• [Reading passage]

——

ChatGPT Health in new controversy: Sends user to doctor after misreading Apple Health data

Technology columnist Geoffrey A. Fowler decided to test ChatGPT Health by uploading nearly ten years of his Apple Watch data

Written by Tech Desk

January 28, 2026 12:54 IST

OpenAI has also stated that ChatGPT Health is not meant to diagnose conditions.

A few weeks ago, OpenAI released ChatGPT Health as a new value-addition feature to its commercial AI services. The service can analyse health and fitness data from devices like the Apple Watch and give a better understanding of the data provided, delivering on insights that general health tracking apps may miss out on. However, a recent test has shown that the tool may not be as reliable as it seems, especially when it comes to giving health-related advice.

Alarming results from AI

Technology columnist Geoffrey A. Fowler decided to test ChatGPT Health by uploading nearly ten years of his Apple Watch data. This included millions of steps and heart-rate readings. After reviewing the data, ChatGPT Health gave him an “F” grade for heart health, warning him that he could be at serious risk.

Obviously, this was a call for concern. Geoffrey Fowler thereafter changed his daily habits and even visited a doctor to get checked. However, the medical results told a completely different story. His doctor confirmed that he was in excellent health and had a very low risk of heart disease. In fact, he was so healthy that extra heart tests were not even considered necessary.

How ChatGPT Health made a mistake?

——

Records from a data source
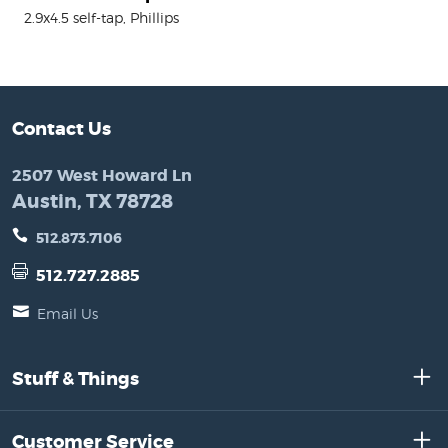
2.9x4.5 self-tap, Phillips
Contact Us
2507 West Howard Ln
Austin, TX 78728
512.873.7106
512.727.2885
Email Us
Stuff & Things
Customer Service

——

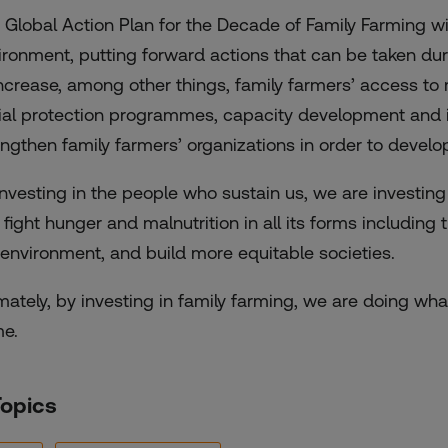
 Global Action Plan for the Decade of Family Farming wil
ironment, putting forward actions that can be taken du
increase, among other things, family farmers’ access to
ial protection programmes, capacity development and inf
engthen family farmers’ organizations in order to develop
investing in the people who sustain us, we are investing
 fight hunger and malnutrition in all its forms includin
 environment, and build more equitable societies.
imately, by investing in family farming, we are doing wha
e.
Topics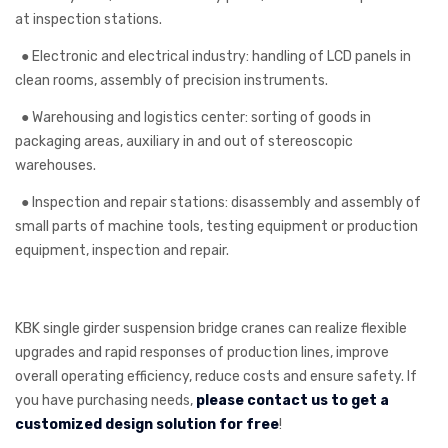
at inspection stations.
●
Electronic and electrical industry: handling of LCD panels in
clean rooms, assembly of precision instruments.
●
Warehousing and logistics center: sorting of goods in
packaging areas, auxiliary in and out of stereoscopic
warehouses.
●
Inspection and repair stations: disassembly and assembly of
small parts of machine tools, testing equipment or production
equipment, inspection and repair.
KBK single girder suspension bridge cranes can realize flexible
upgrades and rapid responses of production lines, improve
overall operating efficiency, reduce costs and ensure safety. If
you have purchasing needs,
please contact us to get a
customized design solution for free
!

——

• [Problem to solve] Continue the article on ChatGPT Health misreading Apple Watch data, picking up right after its final heading.

• [Answer section]
The main problem was how the AI understood the data. One key issue was VO2 max, a number that estimates fitness levels. While Apple Watch provides this value, Apple clearly states that it is only an estimate and not a medical measurement. Proper VO2 max testing requires lab equipment, something ChatGPT Health did not take into account.

Another issue came from changes in heart-rate readings when Geoffrey Fowler upgraded his Apple Watch. These changes were caused by better sensors in newer models, not by any real change in his health. However, the AI treated these differences as warning signs and went on to alter its impressions.

The tool also showed inconsistency. When Geoffrey Fowler asked the same question again, ChatGPT Health gave him different grades, ranging from an F to a B. At times, it even forgot basic information like his age and gender, which are important for health assessments.

Are AI health insights helpful yet?

This incident highlights an important point that while AI can help track health trends, it should not be trusted for medical judgment. OpenAI has also stated that ChatGPT Health is not meant to diagnose conditions. However, giving grades and serious warnings on the basis of non-medical grade data provided can create scares that are otherwise not necessary.